To reproduce the issue and cause system freezes that occur as soon as possible after system boot on Windows 10, one can run Prime95 v26.6 with the following Custom Torture Test settings:

Min FFT: 8
Max FFTP: 4096
Run FFTs in-place: Checked
Time to run each FFT size (in minutes): 1


Also, running 2 instances of memtest from HCI Design: http://hcidesign.com/memtest/, with the maximum available memory might help trigger the freeze when running Prime95 in parallel. Although, when freezes occur memtest should not find any memory errors! (unless you have bad memory, which is not my case as I've already tested my memory)

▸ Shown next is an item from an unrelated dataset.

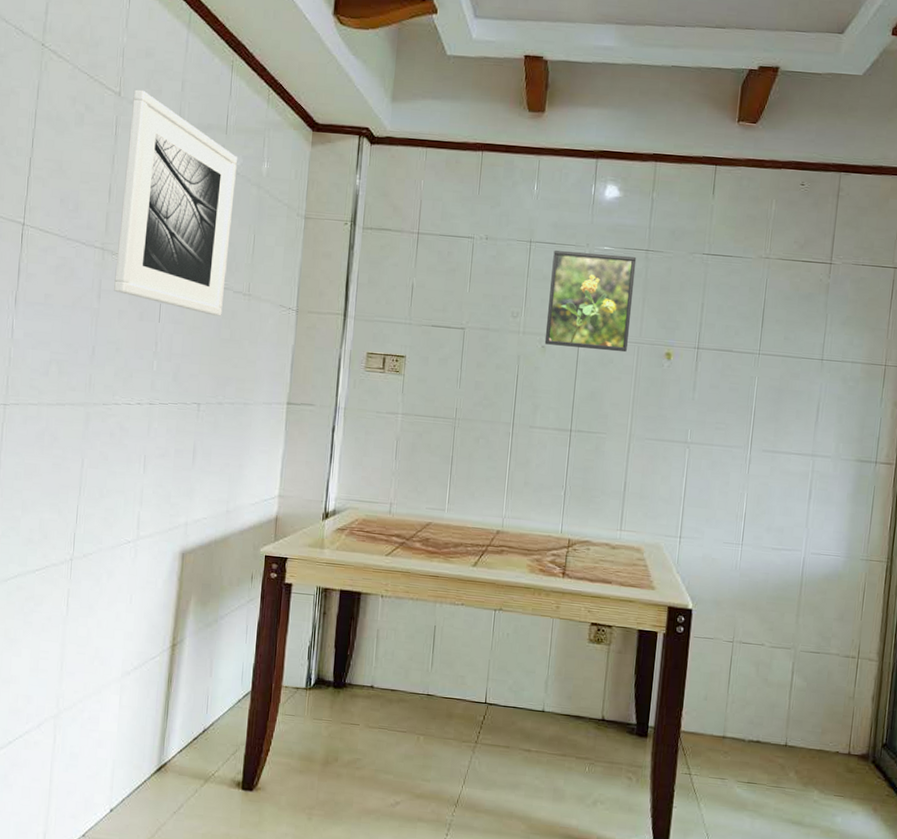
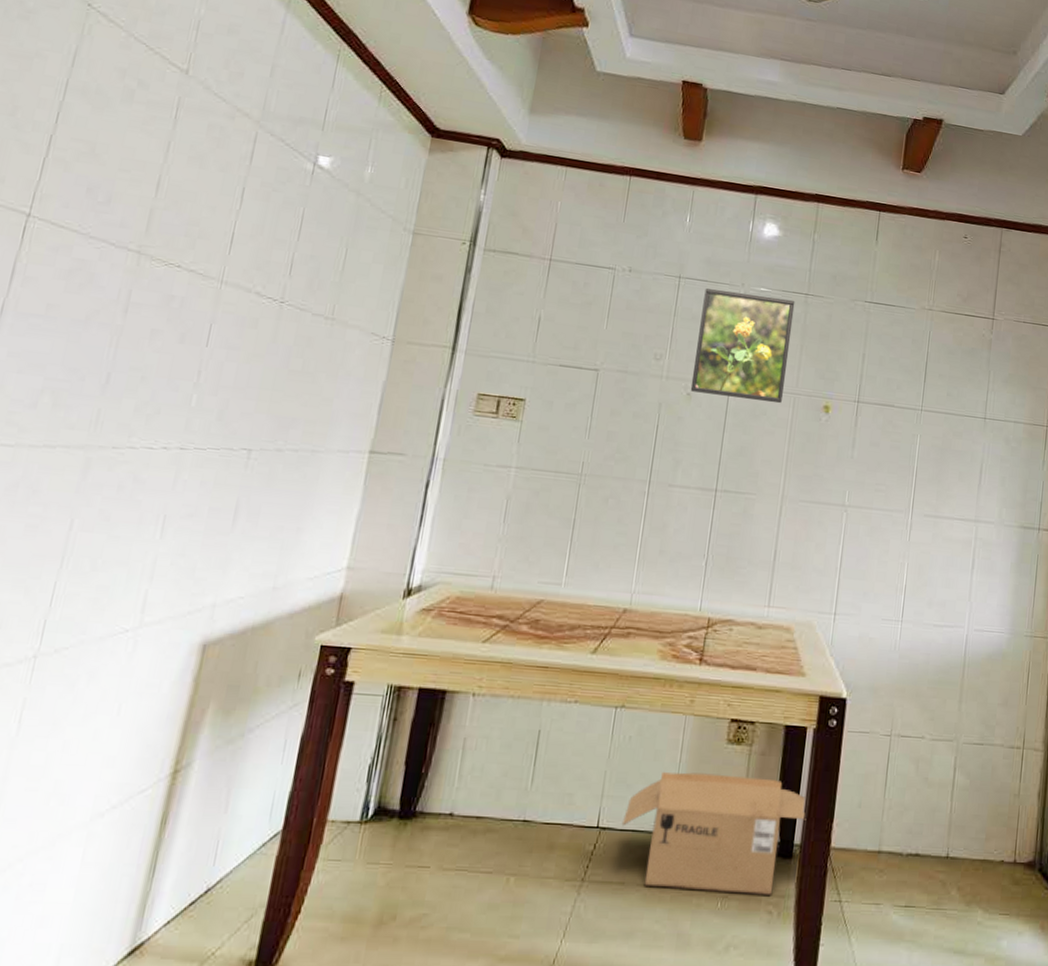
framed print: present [114,89,237,316] -> none [148,69,334,343]
cardboard box: none [505,663,659,765] -> present [622,772,806,895]

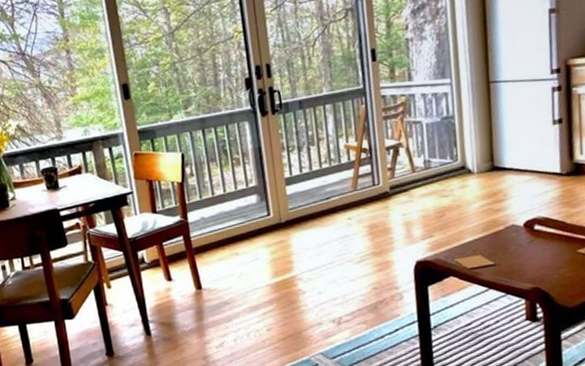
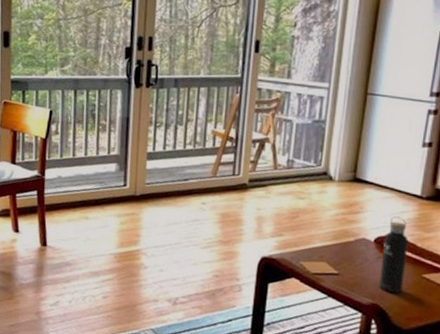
water bottle: none [533,197,561,274] -> present [379,216,409,294]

Anyway, with the above C-State enabled, XMP enabled, and everything else on stock, the system should freeze after several hours of stress test, which should freezes after a maximum of 2h elapsed on the stress test which should be equivalent to 230% of memtest coverage. However, I have noticed that with other options enabled, such as the ones I mention in my first post, these freezzes can instead be system crashes (BSOD) in which case the Windows minidump after BSOD will be mentioned that this is memory related, sometimes it will be MEMORY_CORRUPTION_LARGE, sometimes MEMORY_CORRUPTION_ONE_BIT_LARGE. Crashes/Freezes can also occur much sooner too! If you wish to test your system stability with XMP and C-States enabled, I would recommend to please make sure to have everything on stock settings before enabling both XMP and Autonomous Core C-State only in the BIOS, that way you’ll only get system freezes!

As for now, I will leave "Autonomous Core C-State" on Auto (which I assume is in reality disabled). I will also write Asus an email about the issue, and hopefully their technical team will be able to fix this bug in a future BIOS release.

I was also curious to know if others had similar issues and decided to Google about it, and I found people who reported in the past that enabling C-States was incompatible with XMP and would cause their system to crash after several hours, which happens to be the issue I have with the Rog Rampage VI Extreme: https://vip.asus.com/forum/view.aspx?board_id=1&model=P7P55D+LE&id=20150520045828228&page=1&SLanguag...

Does anyone understand why, when enabling C-States on my config and with XMP enabled, the system would freeze after several hours? (When XMP is disabled C-States are perfectly working fine)

---------

@Raja, do you know if this is something that can be looked at by the technical team? That appears to be a bug to me, more than just incompatibility. Or at least the BIOS should prevent the use of C-States (or maybe these specific settings) when XMP is enabled.

Also, I would like to add that from what I can remember from my previous build which involved an x99 Prime Deluxe II with an i7-6950X processor I didn’t have any problems having C-States and XMP work together!